● **Task material**:
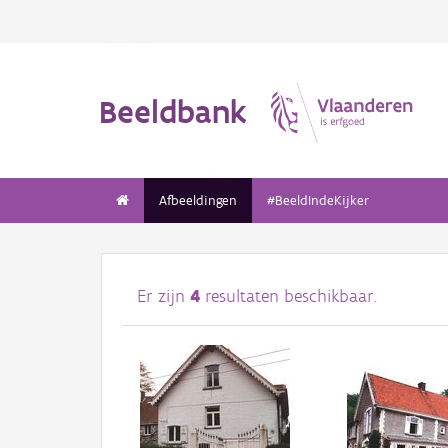
Beeldbank
Afbeeldingen
#BeeldIndeKijker
Er zijn
4
resultaten beschikbaar.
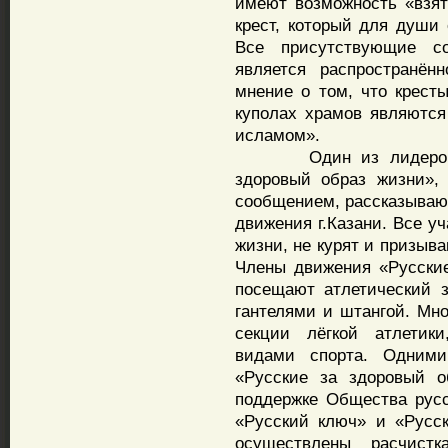
имеют возможность «взят
крест, который для души 
Все присутствующие с
является распространён
мнение о том, что крес
куполах храмов являютс
исламом».
Один из лидеров каз
здоровый образ жизни»,
сообщением, рассказываю
движения г.Казани. Все у
жизни, не курят и призыва
Члены движения «Русские
посещают атлетический з
гантелями и штангой. Мн
секции лёгкой атлетик
видами спорта. Одним
«Русские за здоровый о
поддержке Общества русс
«Русский ключ» и «Русс
осуществлены расчист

● **To do**:
Copy all the text read from the records above, character for character and line by line, leaving out the pictures.

● **Response area**:
Beeldbank
Afbeeldingen
#BeeldIndeKijker
Er zijn
4
resultaten beschikbaar.
имеют возможность «взят
крест, который для души 
Все присутствующие с
является распространён
мнение о том, что крес
куполах храмов являютс
исламом».
Один из лидеров каз
здоровый образ жизни»,
сообщением, рассказываю
движения г.Казани. Все у
жизни, не курят и призыва
Члены движения «Русские
посещают атлетический з
гантелями и штангой. Мн
секции лёгкой атлетик
видами спорта. Одним
«Русские за здоровый о
поддержке Общества русс
«Русский ключ» и «Русс
осуществлены расчист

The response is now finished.